GoogleCloudDataproc / spark-bigquery-connector

BigQuery data source for Apache Spark: Read data from BigQuery into DataFrames, write DataFrames into BigQuery tables.
Apache License 2.0
358 stars 189 forks source link

BIGNUMERIC Precision Handling: Inaccurate Decimal Values #1208

Closed nabeelq closed 1 month ago

nabeelq commented 2 months ago

Hello

we are facing below error while reading BIGNUMERIC data type field -

java.lang.IllegalArgumentException: BigNumeric precision is too wide (76), Spark can only handle decimal types with max precision of 38 at com.google.cloud.spark.bigquery.SchemaConverters.getStandardDataType(SchemaConverters.java:385) ~[spark-bigquery-with-dependencies_2.12-0.37.0.jar:na] at com.google.cloud.spark.bigquery.SchemaConverters.lambda$getDataType$3(SchemaConverters.java:340) ~[spark-bigquery-with-dependencies_2.12-0.37.0.jar:na] at java.util.Optional.orElseGet(Optional.java:267) ~[na:1.8.0_262] at com.google.cloud.spark.bigquery.SchemaConverters.getDataType(SchemaConverters.java:340) ~[spark-bigquery-with-dependencies_2.12-0.37.0.jar:na] at com.google.cloud.spark.bigquery.SchemaConverters.convert(SchemaConverters.java:286) ~[spark-bigquery-with-dependencies_2.12-0.37.0.jar:na] at java.util.stream.ReferencePipeline$3$1.accept(ReferencePipeline.java:193) ~[na:1.8.0_262] at java.util.Iterator.forEachRemaining(Iterator.java:116) ~[na:1.8.0_262] at java.util.Spliterators$IteratorSpliterator.forEachRemaining(Spliterators.java:1801) ~[na:1.8.0_262] at java.util.stream.AbstractPipeline.copyInto(AbstractPipeline.java:482) ~[na:1.8.0_262]

Spark Environment: Spark 3.3.1 with BigQuery connector version 0.37.0 .

Bigquery datatype - Screenshot 2024-04-08 at 1 20 05 PM

Note - In Bigquery, we have not defined any precision or scale for BIGNUMERIC datatype.

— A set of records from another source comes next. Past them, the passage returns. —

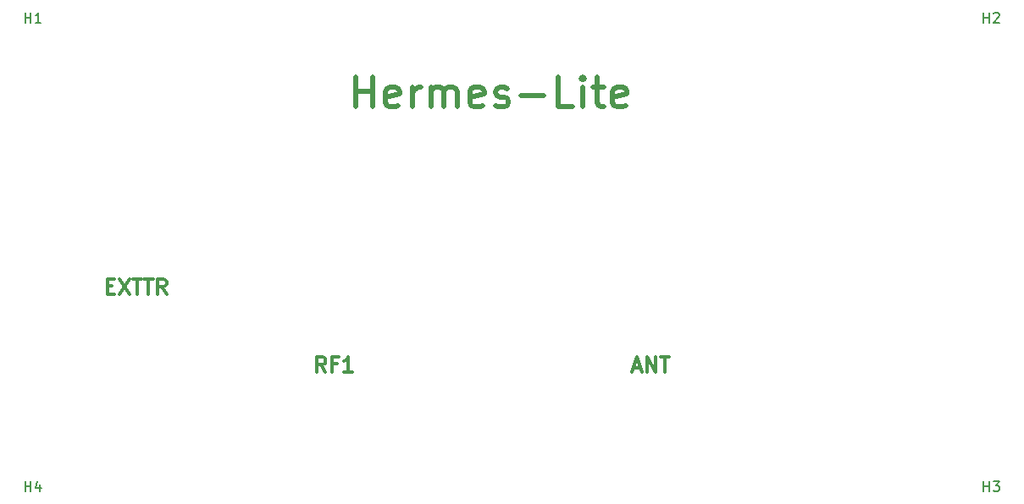
<source format=gbr>
G04 #@! TF.GenerationSoftware,KiCad,Pcbnew,5.0.2+dfsg1-1*
G04 #@! TF.CreationDate,2019-07-23T09:37:02-06:00*
G04 #@! TF.ProjectId,hl2-back-horiz,686c322d-6261-4636-9b2d-686f72697a2e,rev?*
G04 #@! TF.SameCoordinates,Original*
G04 #@! TF.FileFunction,Legend,Top*
G04 #@! TF.FilePolarity,Positive*
%FSLAX46Y46*%
G04 Gerber Fmt 4.6, Leading zero omitted, Abs format (unit mm)*
G04 Created by KiCad (PCBNEW 5.0.2+dfsg1-1) date Tue 23 Jul 2019 09:37:02 AM MDT*
%MOMM*%
%LPD*%
G01*
G04 APERTURE LIST*
%ADD10C,0.500000*%
%ADD11C,0.300000*%
%ADD12C,0.150000*%
G04 APERTURE END LIST*
D10*
X97100000Y-153857142D02*
X97100000Y-150857142D01*
X97100000Y-152285714D02*
X98814285Y-152285714D01*
X98814285Y-153857142D02*
X98814285Y-150857142D01*
X101385714Y-153714285D02*
X101100000Y-153857142D01*
X100528571Y-153857142D01*
X100242857Y-153714285D01*
X100100000Y-153428571D01*
X100100000Y-152285714D01*
X100242857Y-152000000D01*
X100528571Y-151857142D01*
X101100000Y-151857142D01*
X101385714Y-152000000D01*
X101528571Y-152285714D01*
X101528571Y-152571428D01*
X100100000Y-152857142D01*
X102814285Y-153857142D02*
X102814285Y-151857142D01*
X102814285Y-152428571D02*
X102957142Y-152142857D01*
X103100000Y-152000000D01*
X103385714Y-151857142D01*
X103671428Y-151857142D01*
X104671428Y-153857142D02*
X104671428Y-151857142D01*
X104671428Y-152142857D02*
X104814285Y-152000000D01*
X105100000Y-151857142D01*
X105528571Y-151857142D01*
X105814285Y-152000000D01*
X105957142Y-152285714D01*
X105957142Y-153857142D01*
X105957142Y-152285714D02*
X106100000Y-152000000D01*
X106385714Y-151857142D01*
X106814285Y-151857142D01*
X107100000Y-152000000D01*
X107242857Y-152285714D01*
X107242857Y-153857142D01*
X109814285Y-153714285D02*
X109528571Y-153857142D01*
X108957142Y-153857142D01*
X108671428Y-153714285D01*
X108528571Y-153428571D01*
X108528571Y-152285714D01*
X108671428Y-152000000D01*
X108957142Y-151857142D01*
X109528571Y-151857142D01*
X109814285Y-152000000D01*
X109957142Y-152285714D01*
X109957142Y-152571428D01*
X108528571Y-152857142D01*
X111100000Y-153714285D02*
X111385714Y-153857142D01*
X111957142Y-153857142D01*
X112242857Y-153714285D01*
X112385714Y-153428571D01*
X112385714Y-153285714D01*
X112242857Y-153000000D01*
X111957142Y-152857142D01*
X111528571Y-152857142D01*
X111242857Y-152714285D01*
X111100000Y-152428571D01*
X111100000Y-152285714D01*
X111242857Y-152000000D01*
X111528571Y-151857142D01*
X111957142Y-151857142D01*
X112242857Y-152000000D01*
X113671428Y-152714285D02*
X115957142Y-152714285D01*
X118814285Y-153857142D02*
X117385714Y-153857142D01*
X117385714Y-150857142D01*
X119814285Y-153857142D02*
X119814285Y-151857142D01*
X119814285Y-150857142D02*
X119671428Y-151000000D01*
X119814285Y-151142857D01*
X119957142Y-151000000D01*
X119814285Y-150857142D01*
X119814285Y-151142857D01*
X120814285Y-151857142D02*
X121957142Y-151857142D01*
X121242857Y-150857142D02*
X121242857Y-153428571D01*
X121385714Y-153714285D01*
X121671428Y-153857142D01*
X121957142Y-153857142D01*
X124100000Y-153714285D02*
X123814285Y-153857142D01*
X123242857Y-153857142D01*
X122957142Y-153714285D01*
X122814285Y-153428571D01*
X122814285Y-152285714D01*
X122957142Y-152000000D01*
X123242857Y-151857142D01*
X123814285Y-151857142D01*
X124100000Y-152000000D01*
X124242857Y-152285714D01*
X124242857Y-152571428D01*
X122814285Y-152857142D01*
G04 #@! TO.C,RF1*
D11*
X94107142Y-180378571D02*
X93607142Y-179664285D01*
X93250000Y-180378571D02*
X93250000Y-178878571D01*
X93821428Y-178878571D01*
X93964285Y-178950000D01*
X94035714Y-179021428D01*
X94107142Y-179164285D01*
X94107142Y-179378571D01*
X94035714Y-179521428D01*
X93964285Y-179592857D01*
X93821428Y-179664285D01*
X93250000Y-179664285D01*
X95250000Y-179592857D02*
X94750000Y-179592857D01*
X94750000Y-180378571D02*
X94750000Y-178878571D01*
X95464285Y-178878571D01*
X96821428Y-180378571D02*
X95964285Y-180378571D01*
X96392857Y-180378571D02*
X96392857Y-178878571D01*
X96250000Y-179092857D01*
X96107142Y-179235714D01*
X95964285Y-179307142D01*
G04 #@! TO.C,H1*
D12*
X64075759Y-145413784D02*
X64075759Y-144413784D01*
X64075759Y-144889975D02*
X64647187Y-144889975D01*
X64647187Y-145413784D02*
X64647187Y-144413784D01*
X65647187Y-145413784D02*
X65075759Y-145413784D01*
X65361473Y-145413784D02*
X65361473Y-144413784D01*
X65266235Y-144556642D01*
X65170997Y-144651880D01*
X65075759Y-144699499D01*
G04 #@! TO.C,H4*
X64073942Y-192335091D02*
X64073942Y-191335091D01*
X64073942Y-191811282D02*
X64645370Y-191811282D01*
X64645370Y-192335091D02*
X64645370Y-191335091D01*
X65550132Y-191668425D02*
X65550132Y-192335091D01*
X65312037Y-191287472D02*
X65073942Y-192001758D01*
X65692989Y-192001758D01*
G04 #@! TO.C,H3*
X159893720Y-192328678D02*
X159893720Y-191328678D01*
X159893720Y-191804869D02*
X160465148Y-191804869D01*
X160465148Y-192328678D02*
X160465148Y-191328678D01*
X160846101Y-191328678D02*
X161465148Y-191328678D01*
X161131815Y-191709631D01*
X161274672Y-191709631D01*
X161369910Y-191757250D01*
X161417529Y-191804869D01*
X161465148Y-191900107D01*
X161465148Y-192138202D01*
X161417529Y-192233440D01*
X161369910Y-192281059D01*
X161274672Y-192328678D01*
X160988958Y-192328678D01*
X160893720Y-192281059D01*
X160846101Y-192233440D01*
G04 #@! TO.C,H2*
X159887308Y-145412074D02*
X159887308Y-144412074D01*
X159887308Y-144888265D02*
X160458736Y-144888265D01*
X160458736Y-145412074D02*
X160458736Y-144412074D01*
X160887308Y-144507313D02*
X160934927Y-144459694D01*
X161030165Y-144412074D01*
X161268260Y-144412074D01*
X161363498Y-144459694D01*
X161411117Y-144507313D01*
X161458736Y-144602551D01*
X161458736Y-144697789D01*
X161411117Y-144840646D01*
X160839689Y-145412074D01*
X161458736Y-145412074D01*
G04 #@! TO.C,ANT*
D11*
X124885714Y-179950000D02*
X125600000Y-179950000D01*
X124742857Y-180378571D02*
X125242857Y-178878571D01*
X125742857Y-180378571D01*
X126242857Y-180378571D02*
X126242857Y-178878571D01*
X127100000Y-180378571D01*
X127100000Y-178878571D01*
X127600000Y-178878571D02*
X128457142Y-178878571D01*
X128028571Y-180378571D02*
X128028571Y-178878571D01*
G04 #@! TO.C,EXTTR*
X72271428Y-171792857D02*
X72771428Y-171792857D01*
X72985714Y-172578571D02*
X72271428Y-172578571D01*
X72271428Y-171078571D01*
X72985714Y-171078571D01*
X73485714Y-171078571D02*
X74485714Y-172578571D01*
X74485714Y-171078571D02*
X73485714Y-172578571D01*
X74842857Y-171078571D02*
X75700000Y-171078571D01*
X75271428Y-172578571D02*
X75271428Y-171078571D01*
X75985714Y-171078571D02*
X76842857Y-171078571D01*
X76414285Y-172578571D02*
X76414285Y-171078571D01*
X78200000Y-172578571D02*
X77700000Y-171864285D01*
X77342857Y-172578571D02*
X77342857Y-171078571D01*
X77914285Y-171078571D01*
X78057142Y-171150000D01*
X78128571Y-171221428D01*
X78200000Y-171364285D01*
X78200000Y-171578571D01*
X78128571Y-171721428D01*
X78057142Y-171792857D01*
X77914285Y-171864285D01*
X77342857Y-171864285D01*
G04 #@! TD*
M02*

</source>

davidrabinowitz commented 2 months ago

Hi @nabeelq ,

When not defining precision and scale for BIGNUMERIC, then it uses the default values which are (76, 38). Unfortunately, Spark's DECIMAL is hard coded to a smaller value, and both its precision and scale are limited to a maximum of 38. What is the actual use case for this field? What is the actual precision and scale do you need?

isha97 commented 1 month ago

@nabeelq Please reopen the issue with the requested information.